** Task goal **
Lines to return, exactly: from the line with "right wrist: (341, 183, 1)" to the line with "right ankle: (459, 325, 4)" in the entries below, both included.
----------------------------------------
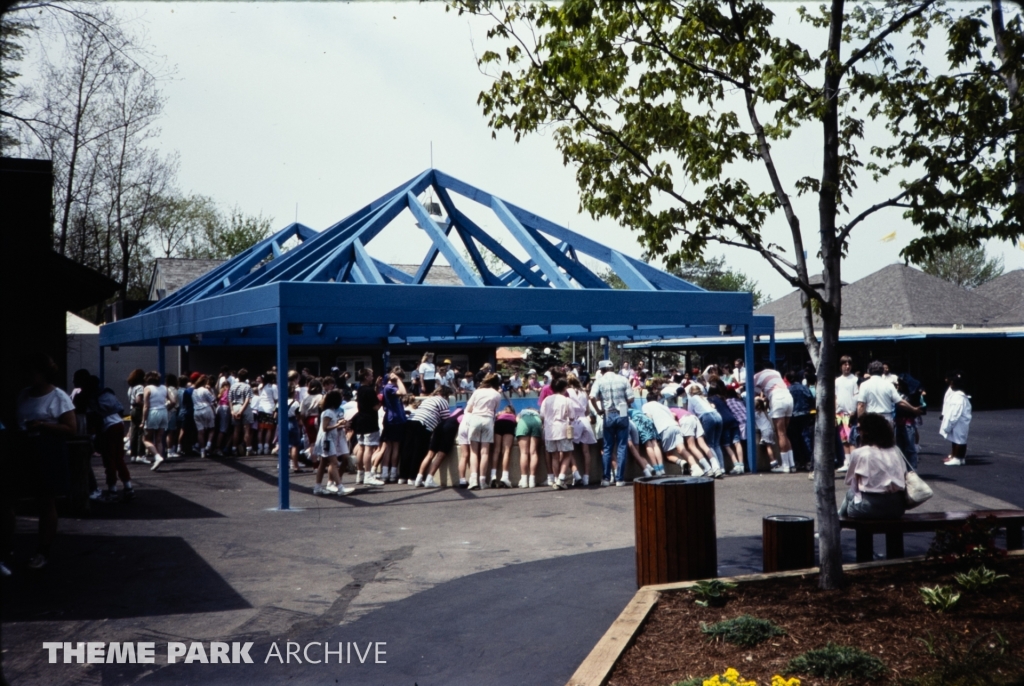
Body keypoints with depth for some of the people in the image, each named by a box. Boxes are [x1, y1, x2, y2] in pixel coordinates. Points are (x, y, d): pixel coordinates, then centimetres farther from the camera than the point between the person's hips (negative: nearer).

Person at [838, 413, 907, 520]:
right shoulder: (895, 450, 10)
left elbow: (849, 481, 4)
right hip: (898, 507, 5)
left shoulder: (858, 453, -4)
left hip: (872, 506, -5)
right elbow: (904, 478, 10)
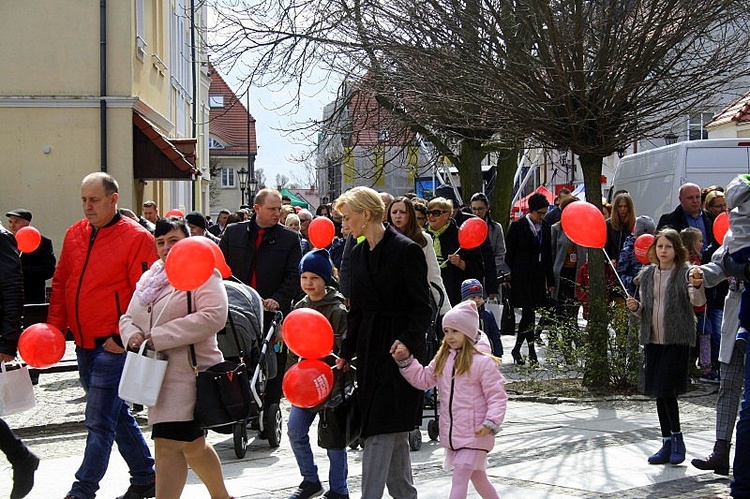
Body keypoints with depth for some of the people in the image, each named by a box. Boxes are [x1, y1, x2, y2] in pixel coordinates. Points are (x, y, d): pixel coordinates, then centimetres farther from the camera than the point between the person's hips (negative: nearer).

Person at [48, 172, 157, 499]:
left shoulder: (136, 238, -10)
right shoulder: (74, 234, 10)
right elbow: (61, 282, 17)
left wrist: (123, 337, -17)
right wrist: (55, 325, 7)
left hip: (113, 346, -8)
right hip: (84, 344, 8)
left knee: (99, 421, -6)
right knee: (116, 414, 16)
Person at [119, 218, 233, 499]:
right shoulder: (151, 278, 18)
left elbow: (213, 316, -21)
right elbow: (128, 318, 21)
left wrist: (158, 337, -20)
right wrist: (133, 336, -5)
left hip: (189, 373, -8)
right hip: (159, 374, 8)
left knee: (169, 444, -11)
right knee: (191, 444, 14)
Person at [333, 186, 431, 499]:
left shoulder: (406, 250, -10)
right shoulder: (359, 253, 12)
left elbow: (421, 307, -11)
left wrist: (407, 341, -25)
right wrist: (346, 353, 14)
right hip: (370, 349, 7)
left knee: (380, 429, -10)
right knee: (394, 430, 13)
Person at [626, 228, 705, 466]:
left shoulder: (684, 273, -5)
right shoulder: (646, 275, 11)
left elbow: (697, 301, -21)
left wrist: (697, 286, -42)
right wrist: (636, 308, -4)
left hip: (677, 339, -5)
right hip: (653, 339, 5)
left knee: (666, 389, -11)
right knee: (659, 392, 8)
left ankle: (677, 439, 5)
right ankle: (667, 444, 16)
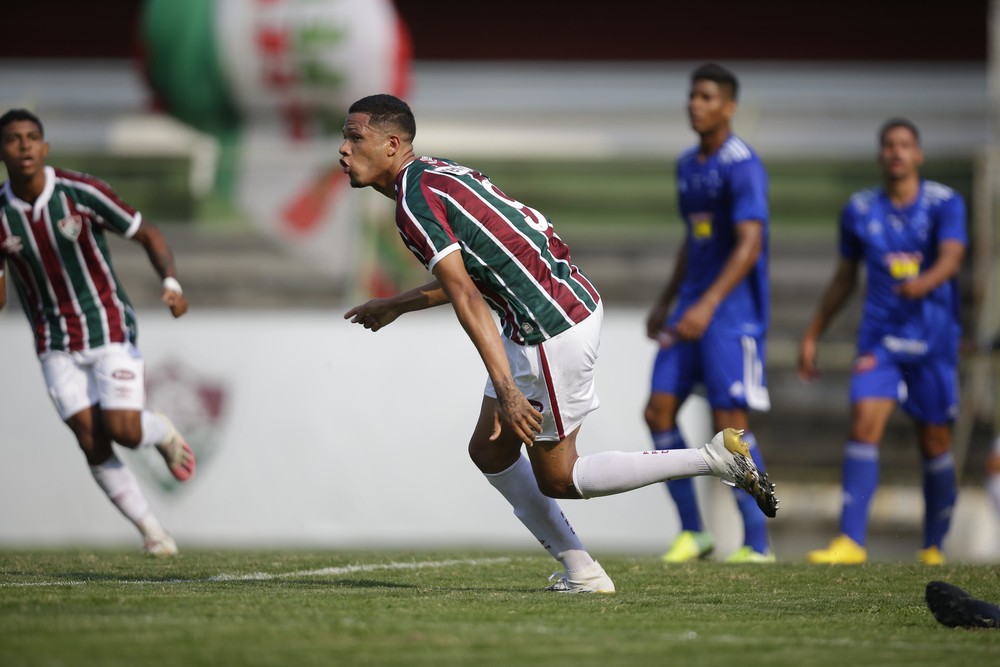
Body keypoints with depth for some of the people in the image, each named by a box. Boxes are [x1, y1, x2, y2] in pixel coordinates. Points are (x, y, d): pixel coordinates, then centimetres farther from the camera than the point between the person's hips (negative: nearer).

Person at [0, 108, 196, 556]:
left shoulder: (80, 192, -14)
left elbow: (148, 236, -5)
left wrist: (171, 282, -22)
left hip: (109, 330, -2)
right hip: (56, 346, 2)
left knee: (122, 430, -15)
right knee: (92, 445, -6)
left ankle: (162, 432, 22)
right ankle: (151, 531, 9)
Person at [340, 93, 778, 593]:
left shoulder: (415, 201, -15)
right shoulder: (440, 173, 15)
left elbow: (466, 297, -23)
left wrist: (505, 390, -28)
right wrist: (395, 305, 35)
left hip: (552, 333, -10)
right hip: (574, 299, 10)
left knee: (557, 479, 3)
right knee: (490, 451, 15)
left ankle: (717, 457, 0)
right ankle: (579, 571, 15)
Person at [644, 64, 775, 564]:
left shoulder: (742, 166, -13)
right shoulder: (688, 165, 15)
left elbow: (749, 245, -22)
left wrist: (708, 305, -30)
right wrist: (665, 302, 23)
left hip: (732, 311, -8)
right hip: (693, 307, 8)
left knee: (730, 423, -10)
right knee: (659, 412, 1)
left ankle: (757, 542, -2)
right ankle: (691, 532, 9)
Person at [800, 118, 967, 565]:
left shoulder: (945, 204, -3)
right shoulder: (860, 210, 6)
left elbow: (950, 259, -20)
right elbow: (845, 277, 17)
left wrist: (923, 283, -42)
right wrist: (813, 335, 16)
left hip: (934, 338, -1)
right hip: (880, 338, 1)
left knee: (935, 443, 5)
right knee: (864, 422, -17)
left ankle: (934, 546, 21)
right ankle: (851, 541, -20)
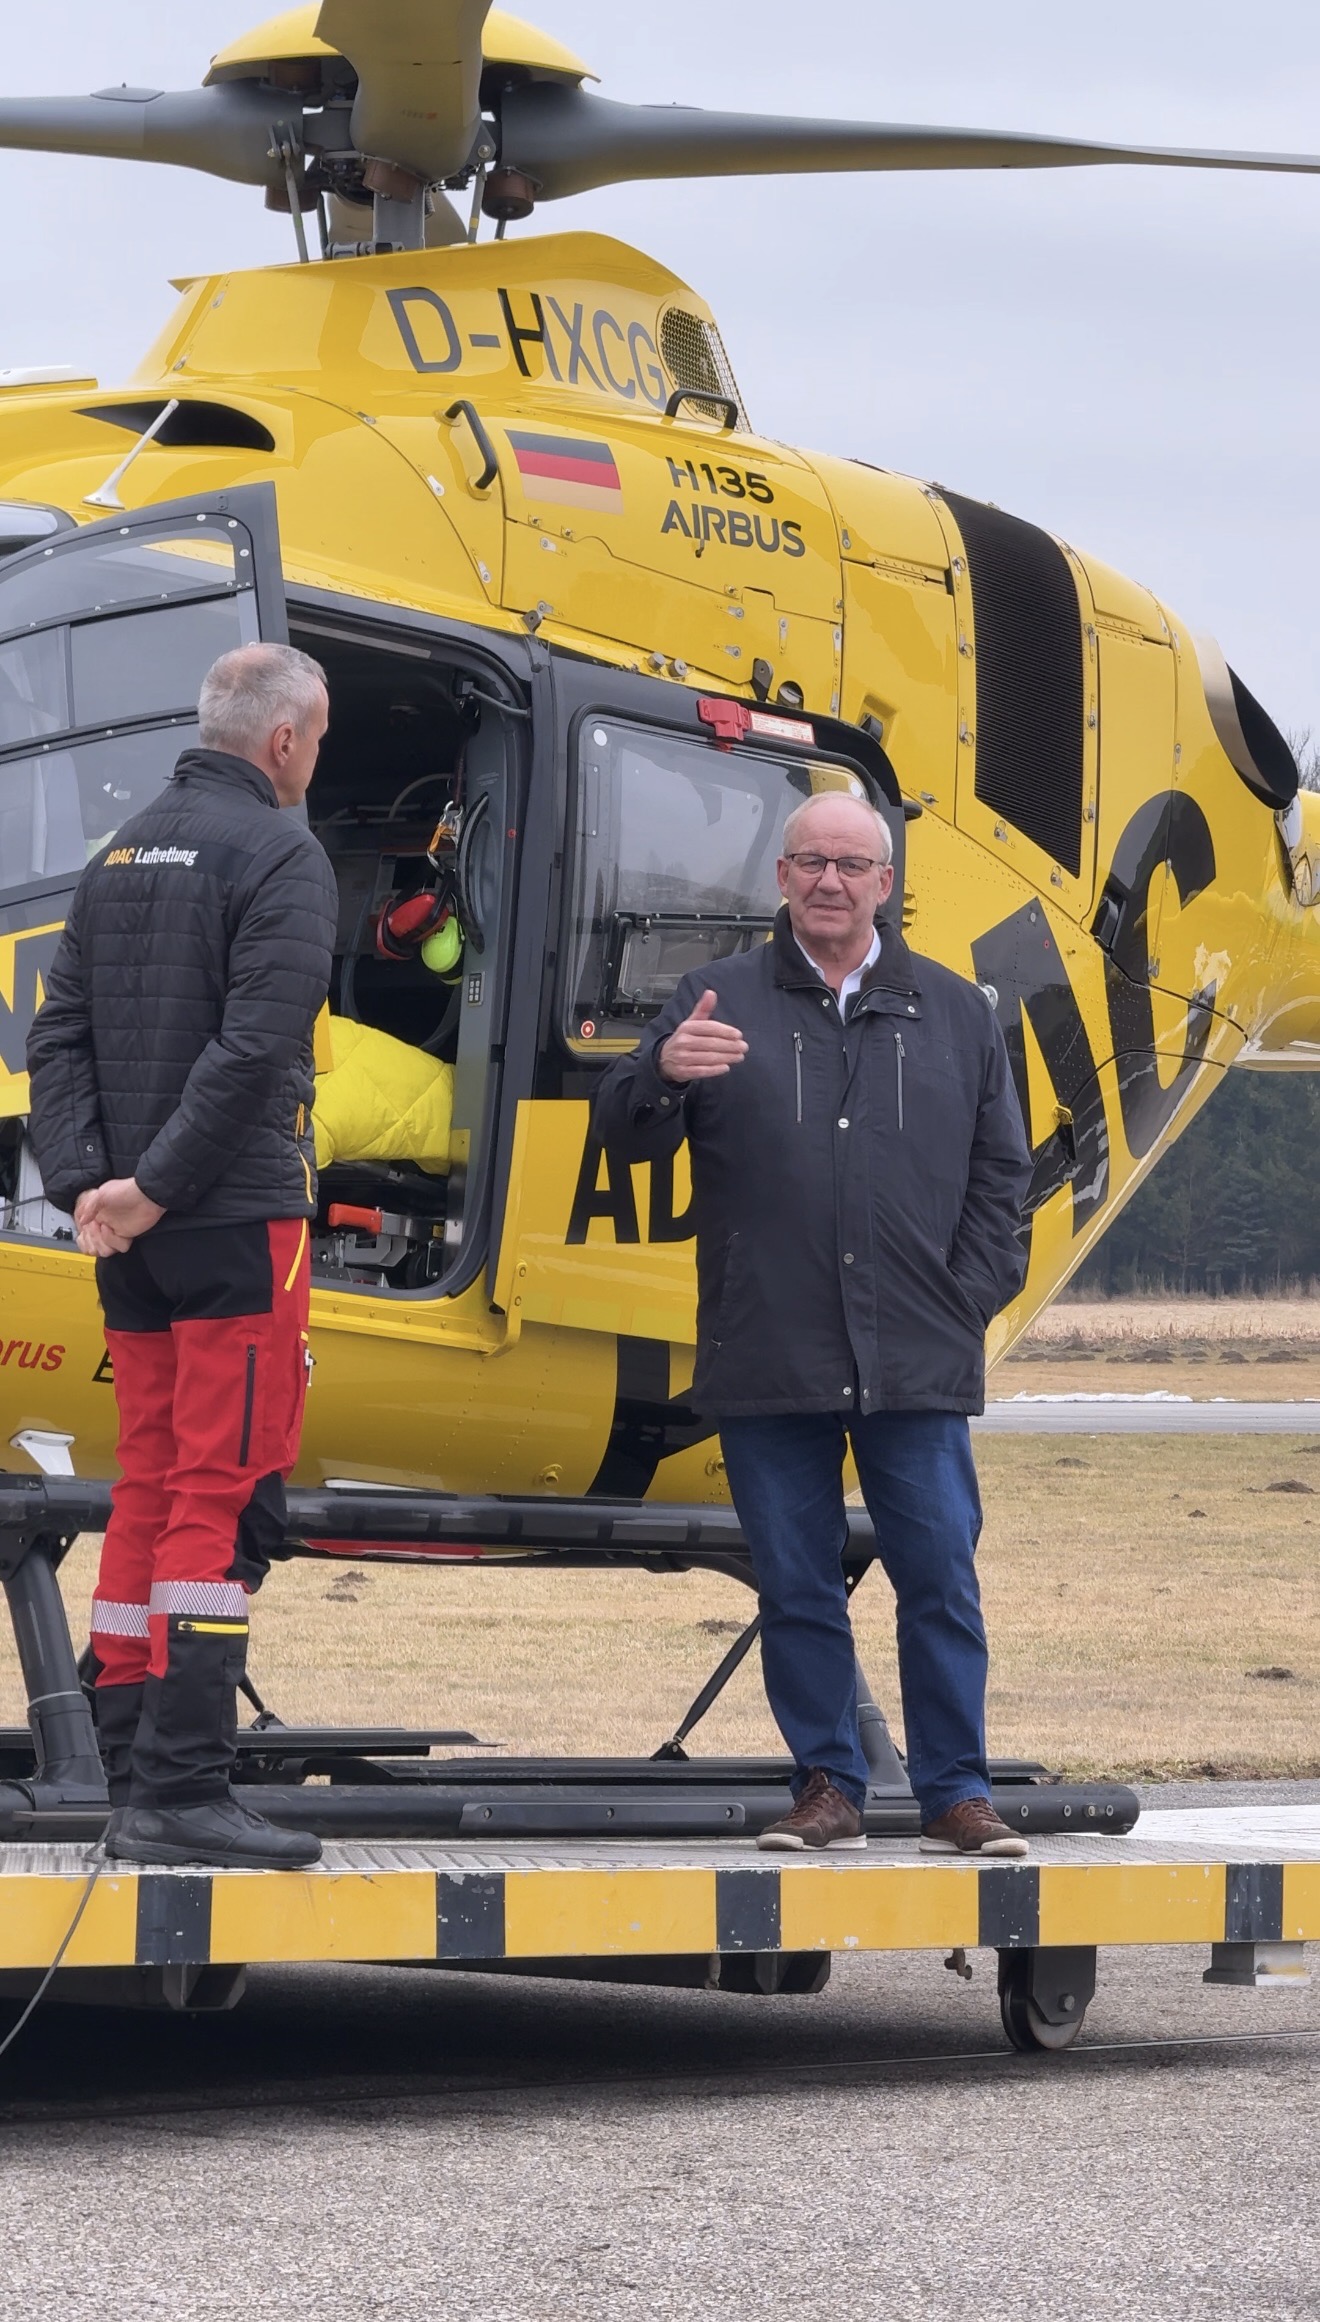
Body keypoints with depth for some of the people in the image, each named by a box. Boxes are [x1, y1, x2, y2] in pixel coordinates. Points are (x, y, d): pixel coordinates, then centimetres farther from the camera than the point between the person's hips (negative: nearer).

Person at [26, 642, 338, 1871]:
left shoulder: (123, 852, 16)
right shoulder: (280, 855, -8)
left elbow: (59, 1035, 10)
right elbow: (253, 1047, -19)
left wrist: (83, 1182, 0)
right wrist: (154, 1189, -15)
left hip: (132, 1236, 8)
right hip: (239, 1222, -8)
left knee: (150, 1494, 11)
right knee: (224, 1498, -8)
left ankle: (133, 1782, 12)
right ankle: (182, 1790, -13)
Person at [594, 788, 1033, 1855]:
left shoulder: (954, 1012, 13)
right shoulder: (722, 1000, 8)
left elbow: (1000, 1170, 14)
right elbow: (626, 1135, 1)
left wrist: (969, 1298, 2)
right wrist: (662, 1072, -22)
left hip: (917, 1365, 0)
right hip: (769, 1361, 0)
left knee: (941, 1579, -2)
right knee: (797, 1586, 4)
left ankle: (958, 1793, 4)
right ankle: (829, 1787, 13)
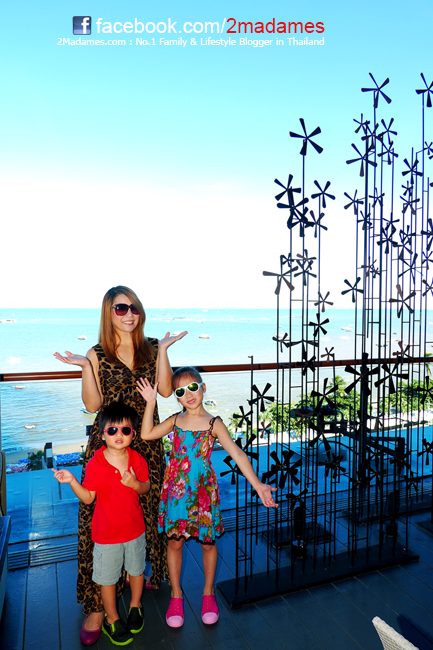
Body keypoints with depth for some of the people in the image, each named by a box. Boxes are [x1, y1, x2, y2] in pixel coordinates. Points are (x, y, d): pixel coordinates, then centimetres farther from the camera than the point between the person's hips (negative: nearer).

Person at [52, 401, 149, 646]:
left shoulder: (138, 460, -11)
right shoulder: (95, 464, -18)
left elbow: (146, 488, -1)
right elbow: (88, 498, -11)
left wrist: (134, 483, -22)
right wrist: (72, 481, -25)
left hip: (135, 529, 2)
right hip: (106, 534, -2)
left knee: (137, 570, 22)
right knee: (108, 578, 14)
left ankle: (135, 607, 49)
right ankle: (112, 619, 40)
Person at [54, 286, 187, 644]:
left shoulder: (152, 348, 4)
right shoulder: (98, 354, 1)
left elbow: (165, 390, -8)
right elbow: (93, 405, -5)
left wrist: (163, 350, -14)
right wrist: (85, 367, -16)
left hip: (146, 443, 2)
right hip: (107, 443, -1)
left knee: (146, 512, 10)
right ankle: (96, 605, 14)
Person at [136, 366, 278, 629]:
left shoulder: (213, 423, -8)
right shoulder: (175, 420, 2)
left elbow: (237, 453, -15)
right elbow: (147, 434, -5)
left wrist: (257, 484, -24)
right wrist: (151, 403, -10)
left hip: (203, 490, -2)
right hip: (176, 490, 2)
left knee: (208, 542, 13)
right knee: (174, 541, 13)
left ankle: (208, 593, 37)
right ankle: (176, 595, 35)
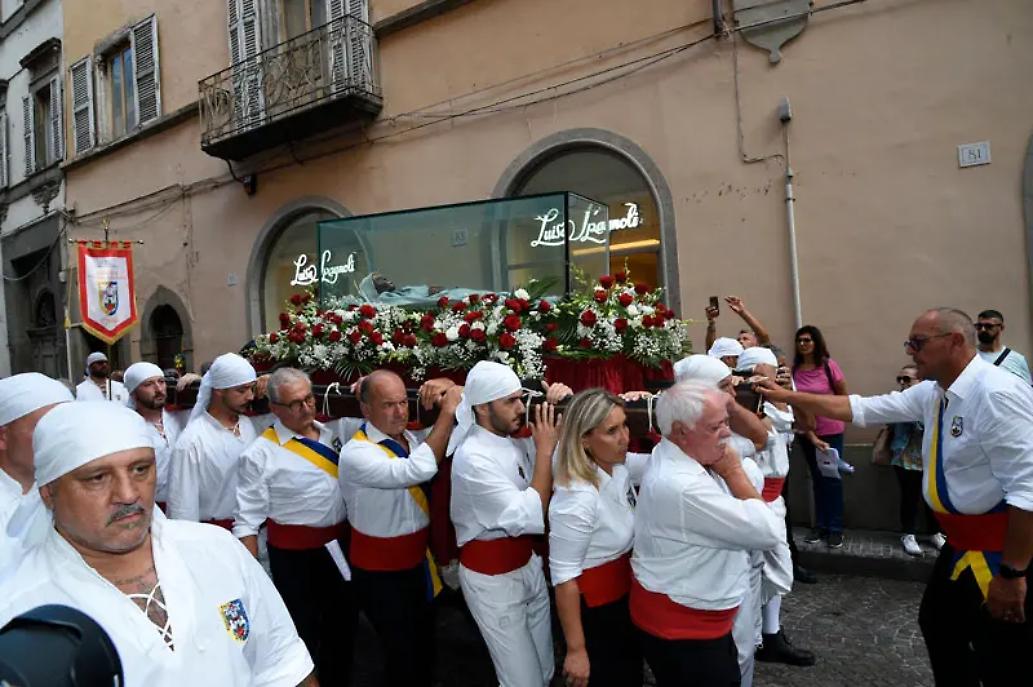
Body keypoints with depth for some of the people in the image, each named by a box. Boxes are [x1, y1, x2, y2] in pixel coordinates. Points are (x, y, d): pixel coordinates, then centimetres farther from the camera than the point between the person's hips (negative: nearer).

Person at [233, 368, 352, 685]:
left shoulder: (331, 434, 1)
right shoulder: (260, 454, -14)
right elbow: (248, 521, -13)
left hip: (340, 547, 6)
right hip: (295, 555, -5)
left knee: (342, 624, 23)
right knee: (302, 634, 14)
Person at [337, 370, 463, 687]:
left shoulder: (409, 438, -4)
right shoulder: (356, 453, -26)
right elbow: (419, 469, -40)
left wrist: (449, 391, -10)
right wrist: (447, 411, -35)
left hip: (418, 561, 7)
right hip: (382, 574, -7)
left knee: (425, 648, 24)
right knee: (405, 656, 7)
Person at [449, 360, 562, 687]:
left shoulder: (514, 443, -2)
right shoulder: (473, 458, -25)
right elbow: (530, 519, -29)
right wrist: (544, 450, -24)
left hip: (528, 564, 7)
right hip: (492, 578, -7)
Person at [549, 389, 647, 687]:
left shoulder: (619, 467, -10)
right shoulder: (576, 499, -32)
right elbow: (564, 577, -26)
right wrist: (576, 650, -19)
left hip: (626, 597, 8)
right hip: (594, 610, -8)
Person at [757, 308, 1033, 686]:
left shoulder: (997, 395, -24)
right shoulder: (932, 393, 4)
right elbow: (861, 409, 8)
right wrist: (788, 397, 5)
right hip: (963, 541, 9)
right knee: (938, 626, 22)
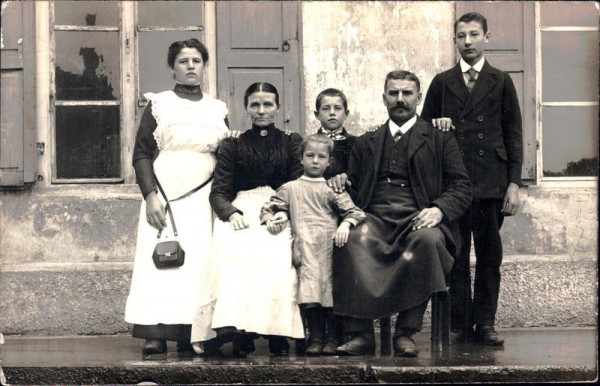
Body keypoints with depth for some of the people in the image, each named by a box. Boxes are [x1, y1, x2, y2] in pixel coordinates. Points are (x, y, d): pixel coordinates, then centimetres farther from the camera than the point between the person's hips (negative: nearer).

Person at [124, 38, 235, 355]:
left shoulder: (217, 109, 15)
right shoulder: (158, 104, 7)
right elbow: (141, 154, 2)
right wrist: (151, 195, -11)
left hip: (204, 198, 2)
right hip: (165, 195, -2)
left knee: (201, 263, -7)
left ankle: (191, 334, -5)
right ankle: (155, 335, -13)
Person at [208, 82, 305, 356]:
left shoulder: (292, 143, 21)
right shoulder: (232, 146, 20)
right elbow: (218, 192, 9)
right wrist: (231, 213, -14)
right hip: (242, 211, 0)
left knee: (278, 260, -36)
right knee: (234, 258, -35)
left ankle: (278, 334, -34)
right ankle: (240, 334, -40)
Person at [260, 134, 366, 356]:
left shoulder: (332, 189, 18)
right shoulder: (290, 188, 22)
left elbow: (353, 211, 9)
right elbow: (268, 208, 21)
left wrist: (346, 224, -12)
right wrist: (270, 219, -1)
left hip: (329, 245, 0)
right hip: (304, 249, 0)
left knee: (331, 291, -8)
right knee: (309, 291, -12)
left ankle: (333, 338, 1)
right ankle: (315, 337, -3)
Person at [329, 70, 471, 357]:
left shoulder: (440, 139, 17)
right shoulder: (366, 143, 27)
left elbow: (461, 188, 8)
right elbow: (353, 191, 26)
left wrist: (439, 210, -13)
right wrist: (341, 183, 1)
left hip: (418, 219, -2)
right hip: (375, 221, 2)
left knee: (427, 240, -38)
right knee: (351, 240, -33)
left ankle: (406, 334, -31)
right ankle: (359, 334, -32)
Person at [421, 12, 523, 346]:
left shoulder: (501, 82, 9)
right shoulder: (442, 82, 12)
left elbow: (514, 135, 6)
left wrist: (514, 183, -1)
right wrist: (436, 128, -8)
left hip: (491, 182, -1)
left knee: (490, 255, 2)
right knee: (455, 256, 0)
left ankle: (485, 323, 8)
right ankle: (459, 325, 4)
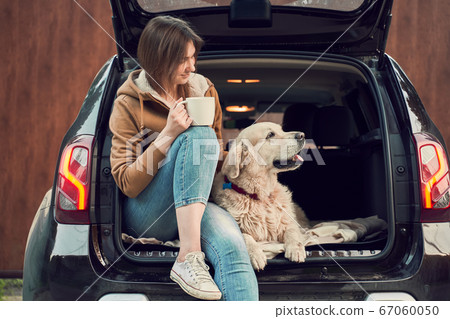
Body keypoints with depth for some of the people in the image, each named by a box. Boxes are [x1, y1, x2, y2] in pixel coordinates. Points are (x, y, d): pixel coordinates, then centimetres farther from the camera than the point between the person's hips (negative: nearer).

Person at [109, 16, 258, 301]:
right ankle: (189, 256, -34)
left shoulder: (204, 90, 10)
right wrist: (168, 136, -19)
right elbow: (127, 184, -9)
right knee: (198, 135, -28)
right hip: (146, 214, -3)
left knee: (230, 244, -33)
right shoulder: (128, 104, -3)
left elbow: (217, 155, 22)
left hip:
----------------------------------------
** Exercise output **
right wrist: (341, 183, 1)
left hip: (418, 219, -2)
right hip: (375, 221, 2)
left knee: (427, 240, -38)
right knee: (351, 240, -33)
left ankle: (406, 334, -31)
right ankle: (359, 334, -32)
Person at [421, 12, 523, 346]:
left shoulder: (501, 82, 9)
right shoulder: (442, 82, 12)
left elbow: (514, 135, 6)
left wrist: (514, 183, -1)
right wrist: (436, 128, -8)
left hip: (491, 182, -1)
left knee: (490, 255, 2)
right knee: (455, 256, 0)
left ankle: (485, 323, 8)
right ankle: (459, 325, 4)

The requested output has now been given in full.